Expression proteomics has become, in recent years, a key genome-wide expression approach in fundamental and applied life sciences. This postgenomic technology aims the quantitative analysis of all the proteins or protein forms (the so-called proteome) of a given organism in a given environmental and genetic context. It is a challenge to provide effective training in this area due to its demanding laboratory procedures and laborious computational data analysis. However, the effective training of undergraduates and postgraduates in this field is highly recommended to prepare them for the challenges of postgenomic research and of medical, industrial and other economical activities. Since 2004, the area of Biological Sciences at the Department of Chemical and Biological Engineering of Instituto Superior Técnico (IST) has been teaching Expression Proteomics to undergraduate and postgraduate students in three formats: 1) as modules of curricular units (CU), in particular of Functional Genomics and Bioinformatics (FGB), offered as a mandatory CU to IST Biological Engineering or Biotechnology Master courses students, or as an elective CU to other MSc courses with a biological component and to the MSc in Information Systems and Computer Engineering; the topic is also part of the PhD program in Biotechnology; 2) as mentored coaching, in which IST students integrate ongoing research programs at the Biological Sciences Research Group of IBB at IST; and 3) as intensive thematic courses open to the external community. In this article, educational programs and teaching methodologies and tools that we have been using are outlined, from the wet-lab to the laptop. The current role of quantitative proteomics in biological research, with emphasis on microbial stress response and on biomedical and biotechnological applications, is addressed, as a case-study, anchored on our group research activities.

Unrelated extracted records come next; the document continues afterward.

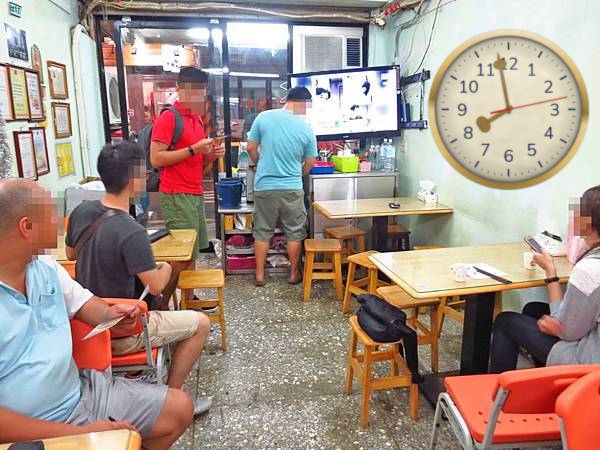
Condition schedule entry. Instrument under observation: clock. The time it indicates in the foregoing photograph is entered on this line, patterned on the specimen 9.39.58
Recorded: 7.58.13
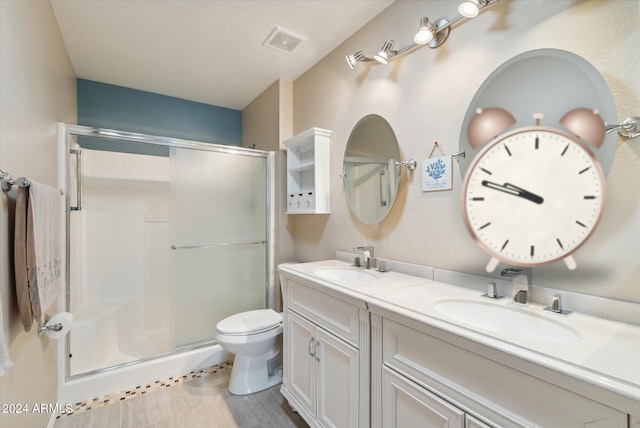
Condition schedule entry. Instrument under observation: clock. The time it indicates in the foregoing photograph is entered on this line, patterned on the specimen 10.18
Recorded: 9.48
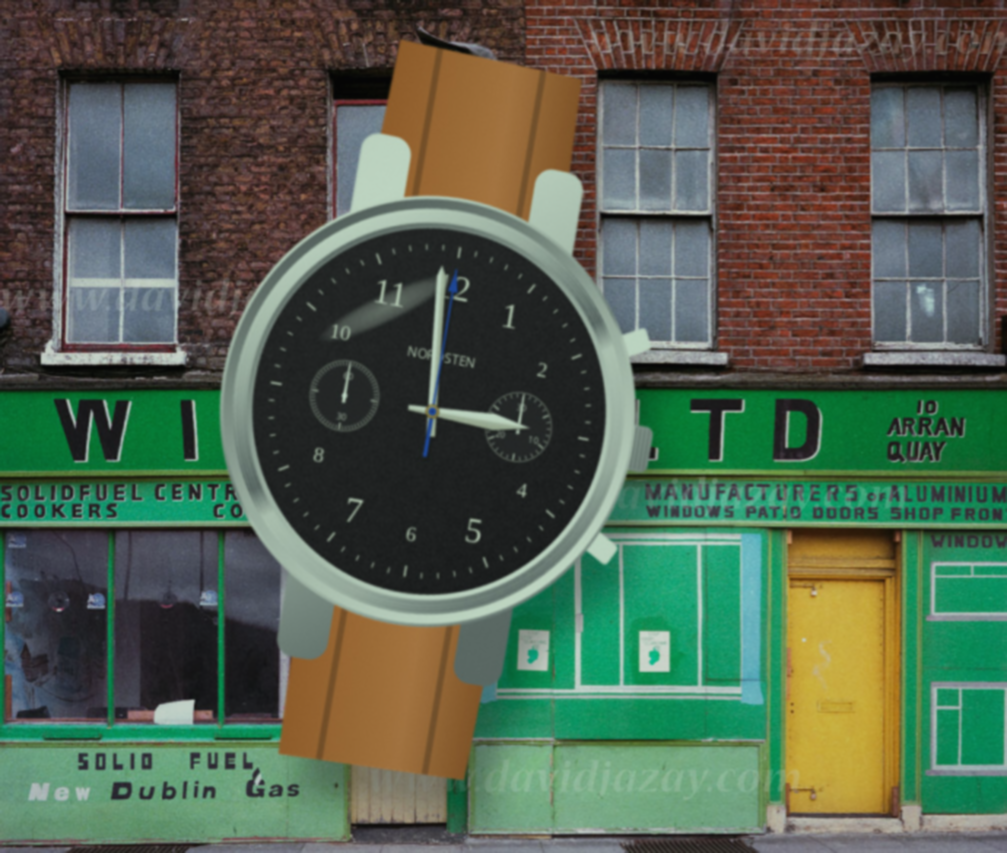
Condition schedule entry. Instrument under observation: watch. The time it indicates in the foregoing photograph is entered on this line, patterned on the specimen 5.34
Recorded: 2.59
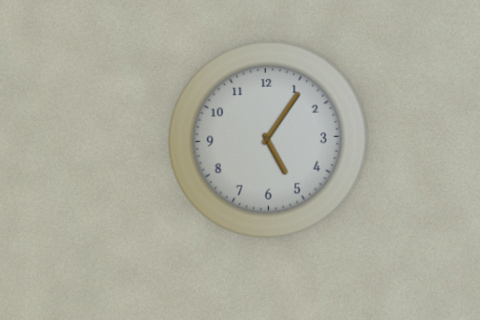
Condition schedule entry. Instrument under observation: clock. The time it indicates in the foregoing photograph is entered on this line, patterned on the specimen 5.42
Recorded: 5.06
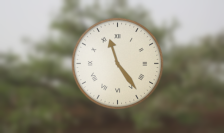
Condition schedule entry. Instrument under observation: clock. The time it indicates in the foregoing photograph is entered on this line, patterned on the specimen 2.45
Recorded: 11.24
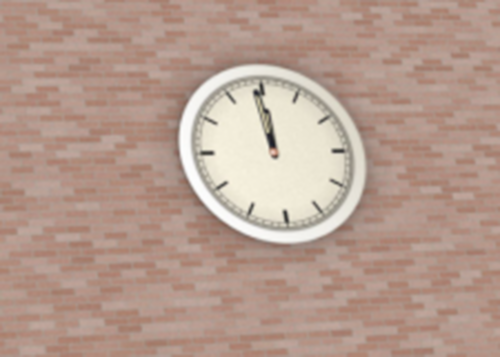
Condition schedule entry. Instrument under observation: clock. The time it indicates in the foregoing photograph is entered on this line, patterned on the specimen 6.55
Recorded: 11.59
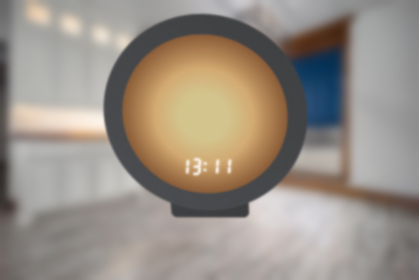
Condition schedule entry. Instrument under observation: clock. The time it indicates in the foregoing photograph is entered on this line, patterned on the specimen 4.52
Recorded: 13.11
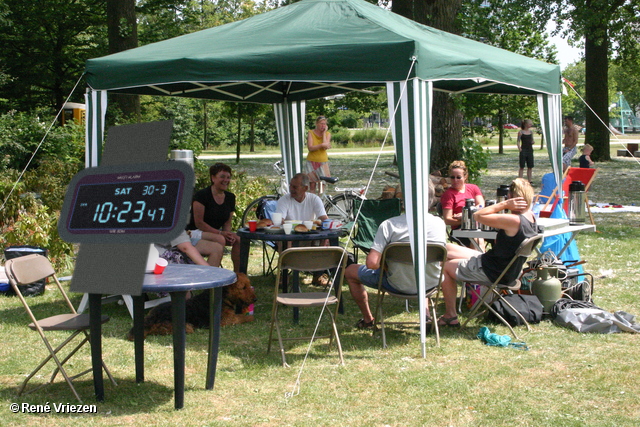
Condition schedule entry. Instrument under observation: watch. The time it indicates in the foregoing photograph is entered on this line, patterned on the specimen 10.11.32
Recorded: 10.23.47
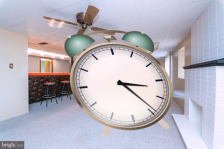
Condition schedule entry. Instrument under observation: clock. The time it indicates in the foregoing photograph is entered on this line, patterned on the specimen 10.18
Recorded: 3.24
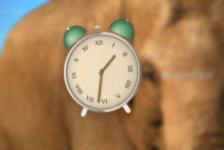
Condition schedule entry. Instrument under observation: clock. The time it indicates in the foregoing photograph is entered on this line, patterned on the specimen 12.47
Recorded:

Teaching in the field of Expression Proteomics is an educational strategy for contemporary University training in fundamental and applied Life Sciences and in cross-disciplinary areas of Bioinformatics and Computational Biology.

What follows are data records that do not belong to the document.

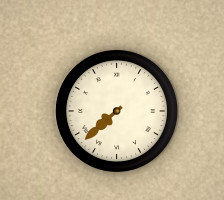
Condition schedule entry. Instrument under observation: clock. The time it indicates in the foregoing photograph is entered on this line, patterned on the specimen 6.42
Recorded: 7.38
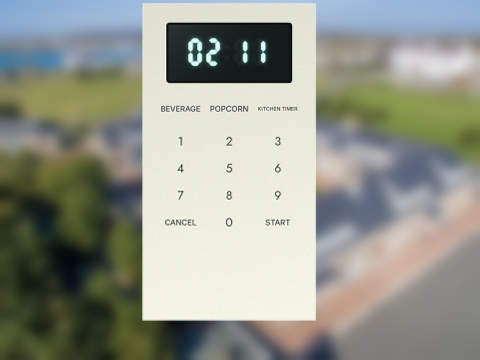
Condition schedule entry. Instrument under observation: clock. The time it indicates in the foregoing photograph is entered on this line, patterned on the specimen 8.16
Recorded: 2.11
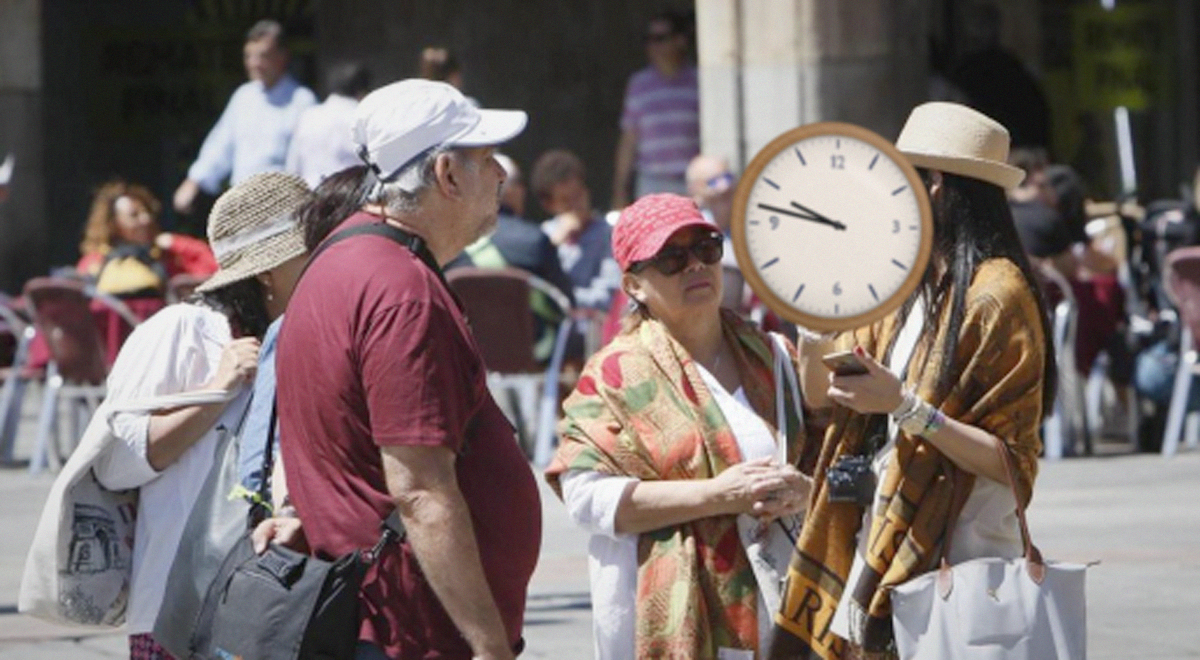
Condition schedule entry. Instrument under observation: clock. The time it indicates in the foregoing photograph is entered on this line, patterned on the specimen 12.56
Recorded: 9.47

Maintaining updated curricula in biology-related courses is a permanent challenge, at every education level. This is particularly the case when approaching new conceptual advances and technologies related to the postgenomics era. Since the release of the first prokaryotic [1] and eukaryotic [2] genome sequences, in 1995 and 1996, respectively, these advances and their applications have developed dramatically. One of the most interesting possibilities that arose from the knowledge of whole genome sequences is the global analysis of gene expression in a cell. This sort of analysis was performed for the first time in yeast only one year after the release of the genome sequence, making use of recently manufactured DNA microarrays [3]. This technology, accessible today to most Biological Sciences research labs, allows the monitoring of genome-wide gene expression at the mRNA (transcript) level, being thus known as transcriptomic analysis. However, the effectors of gene function are the encoded proteins. Thus, the possibility of analyzing global gene expression at the protein level is highly desired and was attempted 20 yr before the release of the first genome sequences [4, 5]. This analysis was based on the development of two-dimensional electrophoresis (2-DE) as a technique to separate, with high discrimination power, complex protein mixtures [6]. Based on this and other approaches, Expression proteomics has become a crucial tool in fundamental and applied research, with impact in human health, agriculture, environment and biotechnology.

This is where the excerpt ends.